COMPLETE THE FOLLOWING:
a. Copy a passage from the genome annotation thread word for word, beginning at the words "Up until now, genome" and stopping after the words "of coding DNA.".
b. In the genome annotation thread, roughly what share of coding genes does Michael Tress say are covered when APPRIS and MANE agree?
c. According to the genome annotation thread, why does Michael Tress conclude that there are means of finding reference transcripts and isoforms?

── TEXT EXCERPT

Up until now, genome annotators have rejected most transcript variants, although they have still included many that don’t appear to be significant. I fear that there will be pressure to include many more on the grounds that long-read sequencing is more revealing. This could be a disaster for all kinds of studies that rely on genome data. Even now it’s often difficult to figure out which version of a gene is the correct one. You can’t even get a reliable count of the amount of coding DNA.

Michael Tress said...

Novel transcripts with long read sequence support will be annotated, and in large numbers. Annotators are aware of this, and there are proposals to rank the data in some way (TRIFID already does this).

We have shown that almost all genes have a single main protein isoform, and you are right that it is important to know which it is. We have already shown that APPRIS works well here, and Ensembl/GENCODE and RefSeq have developed MANE Select for the human genome. We have two papers coming out that show that when APPRIS and MANE agree (something like 94% of coding genes) they are a rock solid prediction of the main protein isoform. They capture all but 1.8% of peptides, and all but 0.04% of pathogenic mutations that affect coding exons. So there are means of finding reference transcripts/isoforms.

As to why this was published in Nature? I guess because it was a large-scale study carried out on a novel theme, and because there's a lot of interesting data in there. Even though you and I may not agree with the proteomics section.

Larry Moran said...

@Michael Tress

I find it difficult to know whether the data is interesting or not unless I know whether they are dealing with splicing errors or real variants. Am I missing something?

Do you have an estimate of the total amount of coding DNA based on identifying the main isoforms?

Are Ensembl/GENCODE and RefSeq going to include annotations that identify the most common isoform for each protein-coding gene? Is there a way of doing this for noncoding genes?

Michael Tress said...

From what I remember the last time I checked approximately 10% of coding bases were exclusive to alternative coding CDS, so 90% maps to the main transcripts (using APPRIS to select the main transcript).

In the Ensembl web pages both the APPRIS principal isoform and MANE Select transcript are marked for each gene in the human reference set. RefSeq only references MANE, but one can download the list of MANE/APPRIS agreements for both RefSeq and Ensembl from the APPRIS web site. APPRIS is also available for model species other than human.

────
── GIVEN DATA

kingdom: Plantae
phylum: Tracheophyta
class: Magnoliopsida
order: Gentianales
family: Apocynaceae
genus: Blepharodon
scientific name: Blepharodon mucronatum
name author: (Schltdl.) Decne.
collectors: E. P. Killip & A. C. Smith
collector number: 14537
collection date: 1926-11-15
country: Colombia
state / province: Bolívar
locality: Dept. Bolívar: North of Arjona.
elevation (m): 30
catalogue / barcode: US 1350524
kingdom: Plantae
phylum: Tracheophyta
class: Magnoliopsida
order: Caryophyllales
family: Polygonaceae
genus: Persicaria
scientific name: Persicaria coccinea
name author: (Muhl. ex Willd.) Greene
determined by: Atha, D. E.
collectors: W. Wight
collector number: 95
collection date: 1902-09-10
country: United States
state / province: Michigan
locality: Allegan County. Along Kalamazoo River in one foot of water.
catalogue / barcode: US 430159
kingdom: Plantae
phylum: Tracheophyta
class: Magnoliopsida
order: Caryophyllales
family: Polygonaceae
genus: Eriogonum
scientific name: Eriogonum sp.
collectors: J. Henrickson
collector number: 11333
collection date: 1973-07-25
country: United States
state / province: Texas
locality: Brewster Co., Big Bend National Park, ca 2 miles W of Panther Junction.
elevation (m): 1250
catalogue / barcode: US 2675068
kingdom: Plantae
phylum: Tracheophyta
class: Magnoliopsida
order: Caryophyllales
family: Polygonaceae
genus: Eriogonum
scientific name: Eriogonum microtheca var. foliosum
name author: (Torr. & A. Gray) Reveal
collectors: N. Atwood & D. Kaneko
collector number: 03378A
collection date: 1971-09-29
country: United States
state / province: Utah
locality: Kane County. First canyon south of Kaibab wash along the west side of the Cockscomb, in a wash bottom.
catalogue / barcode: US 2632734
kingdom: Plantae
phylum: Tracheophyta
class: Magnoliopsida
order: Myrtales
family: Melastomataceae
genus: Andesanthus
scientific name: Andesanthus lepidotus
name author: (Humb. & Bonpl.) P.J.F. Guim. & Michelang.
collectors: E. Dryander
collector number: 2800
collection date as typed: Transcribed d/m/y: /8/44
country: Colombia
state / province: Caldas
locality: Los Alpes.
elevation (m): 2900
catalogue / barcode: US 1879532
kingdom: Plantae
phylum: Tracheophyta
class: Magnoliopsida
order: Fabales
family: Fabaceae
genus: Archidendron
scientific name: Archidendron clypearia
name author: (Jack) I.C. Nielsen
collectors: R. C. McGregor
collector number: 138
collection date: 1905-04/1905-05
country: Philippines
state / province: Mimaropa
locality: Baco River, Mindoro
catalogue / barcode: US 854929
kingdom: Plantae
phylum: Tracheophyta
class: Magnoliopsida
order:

────

SOLUTIONS IN ORDER:
a.
Up until now, genome annotators have rejected most transcript variants, although they have still included many that don’t appear to be significant. I fear that there will be pressure to include many more on the grounds that long-read sequencing is more revealing. This could be a disaster for all kinds of studies that rely on genome data. Even now it’s often difficult to figure out which version of a gene is the correct one. You can’t even get a reliable count of the amount of coding DNA.

b. Something like 94% of coding genes.

c. He says that when APPRIS and MANE agree, they are a rock solid prediction of the main protein isoform. That agreement captures all but 1.8% of peptides and all but 0.04% of pathogenic mutations that affect coding exons.